# Stored data entries:
———

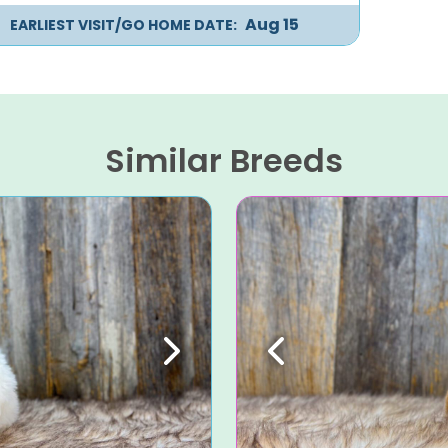
Aug 15
EARLIEST VISIT/GO HOME DATE:
Similar Breeds
Next
Previous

———

# What you are asked to do:
Reproduce every line of text from the entries above word for word, omitting the pictures.

# Solution for this problem:
Aug 15
EARLIEST VISIT/GO HOME DATE:
Similar Breeds
Next
Previous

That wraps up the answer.